While we were dealing with this historical topic, a white-bearded grandfather who was out for a walk with his grandchild, had suddenly joined us and admitted that he had once been a soldier at the border. As an 18 year old, he had helped to build and guard the wall. His ‘I was there’ stories enthralled us and we had the feeling that we were really experiencing a journey into the history of Germany. And so, highly motivated, we continued our journey to the next goal, the pretty town of Lauenburg on the bank of the Elbe, where we enjoyed an extended lunch break in a restaurant at the harbor. It was then back to the other side of the Elbe, where there are many enticing convivial cafes.

On the third day, we cycled to Lüneburg with its historical old town which attracts tourists from all over the world. Thus not only had we demonstrated for world peace, but we were also able to enjoy the beauty of the Elbe countryside and to rediscover the attraction of small historical towns in north Germany. In doing so, we covered over a hundred kilometers.
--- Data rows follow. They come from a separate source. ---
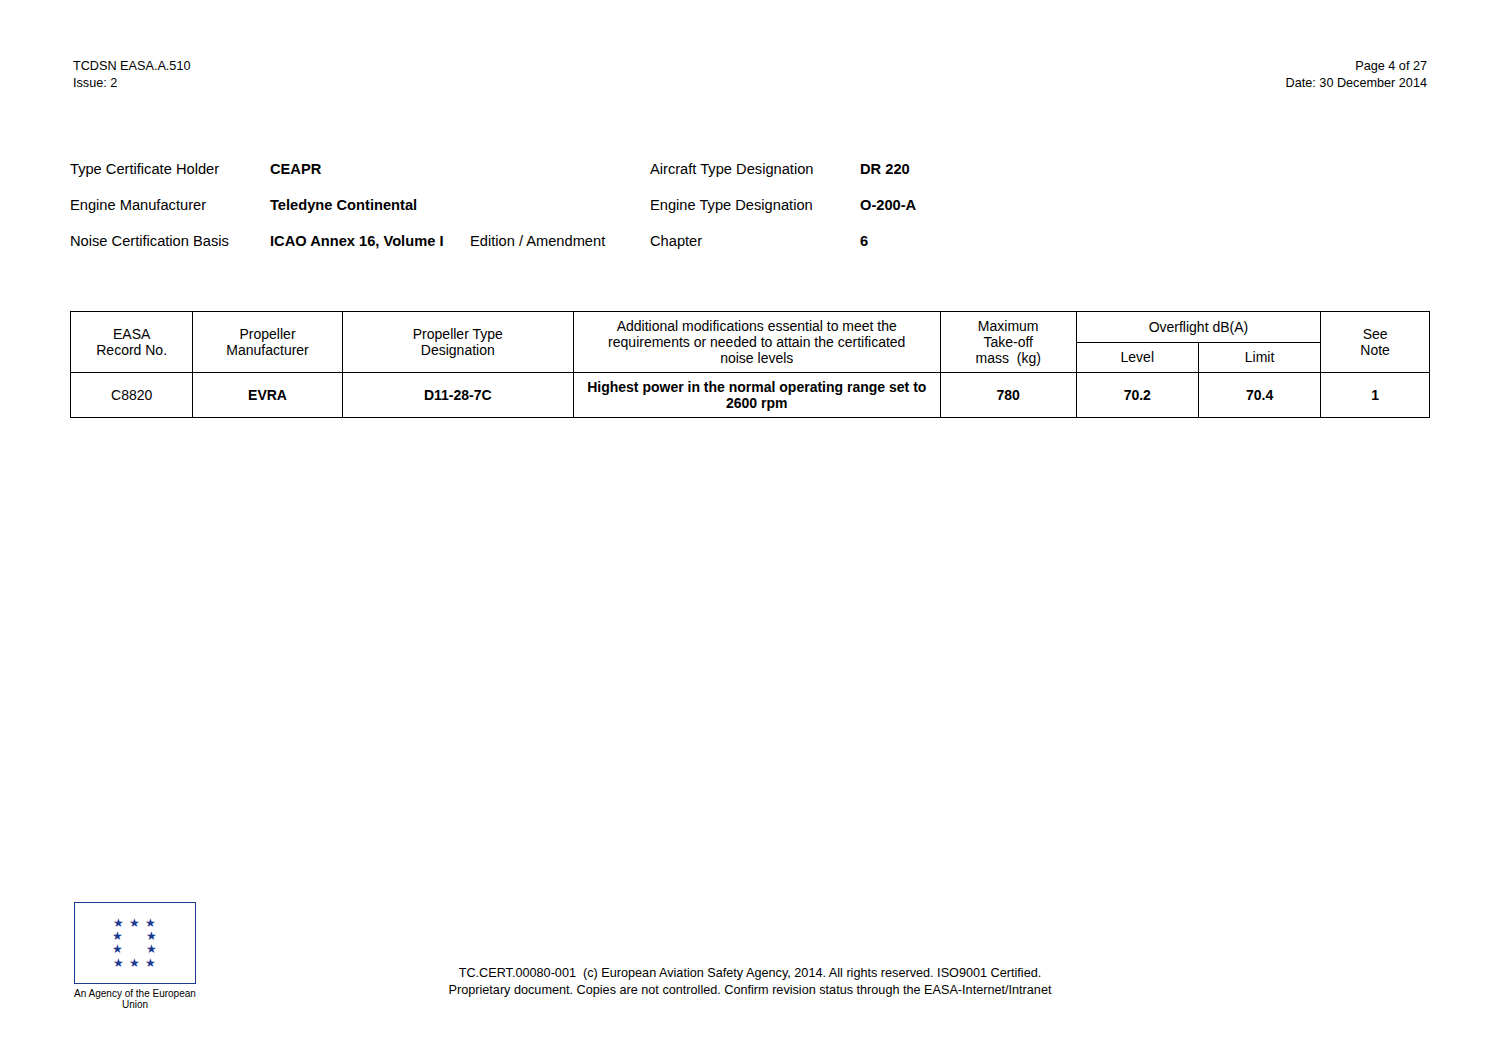| TCDSN EASA.A.510 Issue: 2 | Page 4 of 27 Date: 30 December 2014 |
| Type Certificate Holder | CEAPR | | Aircraft Type Designation | DR 220 | |
| Engine Manufacturer | Teledyne Continental | | Engine Type Designation | O-200-A | |
| Noise Certification Basis | ICAO Annex 16, Volume I | Edition / Amendment | Chapter | 6 | |
| EASA Record No. | Propeller Manufacturer | Propeller Type Designation | Additional modifications essential to meet the requirements or needed to attain the certificated noise levels | Maximum Take-off mass (kg) | Overflight dB(A) | See Note |
| --- | --- | --- | --- | --- | --- | --- |
| Level | Limit |
| C8820 | EVRA | D11-28-7C | Highest power in the normal operating range set to 2600 rpm | 780 | 70.2 | 70.4 | 1 |
★ ★ ★
★ ★
★ ★
★ ★ ★
An Agency of the European Union
TC.CERT.00080-001 (c) European Aviation Safety Agency, 2014. All rights reserved. ISO9001 Certified.
Proprietary document. Copies are not controlled. Confirm revision status through the EASA-Internet/Intranet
Reinhold Merta made this comment about his participation: ‘this year‘s Peace Road (my first time taking part) was pleasant. I enjoyed staying in the inns, as well as the barbeque to start off with and all the discussions in between. The way up to Boizenburger Heights was a bit exhausting, but doable. It was a valuable experience to combine a holiday activity with a positive purpose’. In this spirit, we hope that this peace initiative can be continued and developed next year.